++++ Document passage ++++
IT is one of the few teams where crisis management is a large part of the job. Because IT issues can have serious consequences and are often time-sensitive, it’s not uncommon for a team member to be on-call in case something happens.
In many cases, this team member isn’t a dedicated after-hours resource; IT staff often share the burden of on-call duties in addition to their normal work schedule. In addition to any extra pay on-call employees may receive, this means that incident management can have a high human cost; being woken up by alerts or having to rearrange personal plans to resolve an issue are difficult things to ask of anyone. Burn-out—and turnover—are real considerations.
Automation offers a smarter approach to being on-call. From initially triaging issues and contacting the right expert to preventing incidents before they even happen, here are two key ways automation can help your on-call staff work smarter—not harder.
Contacting the Right IT Experts at the Right Time
According to PagerDuty, a leading incident notification platform, many teams cast a wide net when alerting staff of incidents after-hours, sending email alerts to the entire team and relying on someone to volunteer to resolve the issue.
This approach has obvious problems. Most notably, more seasoned team members may wind up handling a disproportionate number of incidents. On the flipside, newer hires are deprived of important learning opportunities. This can easily lead to burnout and job dissatisfaction.
++++
_Actions to take_.
[1] Print the on-call automation article between "IT is one of" and "case something happens.", inclusive.
[2] In the on-call automation article, how is PagerDuty described?
[3] Carry the on-call automation article forward from its last sentence.
++++ Dataset section ++++
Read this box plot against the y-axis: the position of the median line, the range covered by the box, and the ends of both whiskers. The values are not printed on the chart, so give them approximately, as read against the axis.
++++
_Expected responses_.
[1]
IT is one of the few teams where crisis management is a large part of the job. Because IT issues can have serious consequences and are often time-sensitive, it’s not uncommon for a team member to be on-call in case something happens.

[2] As a leading incident notification platform.

[3]
Even when there’s a meticulously-planned on-call schedule, however, it can still be difficult to triage and assign incidents appropriately—and quickly. Hans Gustavson, the senior site reliability engineering director at Coupa, faced exactly this issue. He needed to streamline communication between apps and decrease menial tasks for the engineers.
“We’re responsible for performance and making sure the site is up and available, as well as how we manage and interact with the platform and services,” says Gustavson. “It’s important to allow the engineers to focus on triage and resolution of issues instead of going back and forth between different tools to create tickets.”
Using Workato, he created an automated incident management workflow that helps keep the correct people looped in. Whenever an engineer acknowledges a new issue in VictorOps, Workato automatically creates a new Jira incident ticket. Workato also opens a new HipChat room for that incident and automatically invites everyone who is on-call into the HipChat room.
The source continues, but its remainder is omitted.